The Taylors brought a claim against the mortgage adviser, claiming that their losses were caused by Mr Margetson’s recommendation of the interest-only mortgage. They claimed that Mr Margetson should not have recommended a mortgage without independent advice, and that they entered into the mortgage and subsequent Harlequin investments as a result of his recommendation. The Taylors’ claim alleged that they were unaware of the obligations on a mortgage adviser to advise on suitability, leading to a delay in bringing the claim and their subsequent reliance on the Limitation Act 1980.

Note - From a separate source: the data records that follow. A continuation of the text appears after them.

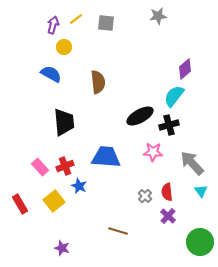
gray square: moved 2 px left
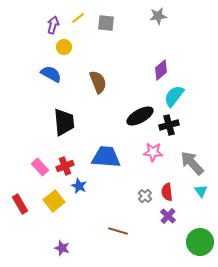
yellow line: moved 2 px right, 1 px up
purple diamond: moved 24 px left, 1 px down
brown semicircle: rotated 15 degrees counterclockwise
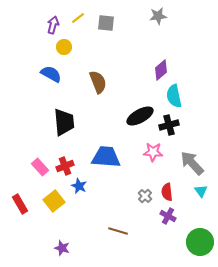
cyan semicircle: rotated 50 degrees counterclockwise
purple cross: rotated 14 degrees counterclockwise
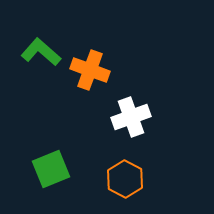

The Judge held that, while it is not disputed that mortgage advisers owe a duty of care to the borrower as informed by MCOB, it was not Mr Margetson’s duty to withdraw his recommendation until the Taylors had received independent financial advice, nor was it his duty to advise against an investment in the Harlequin scheme. The Judge found that Mr Taylor had admitted that he and Mrs Taylor were aware of the risks involved in their investments, and that there was no evidence of the Taylors’ ignorance about the obligations on a mortgage adviser. The judge went on to say that, even if the adviser had acted in breach of MCOB, the claim would in any event have been statute barred, because the Taylors were aware of the real risk of the failure of the investment prior to the relevant date.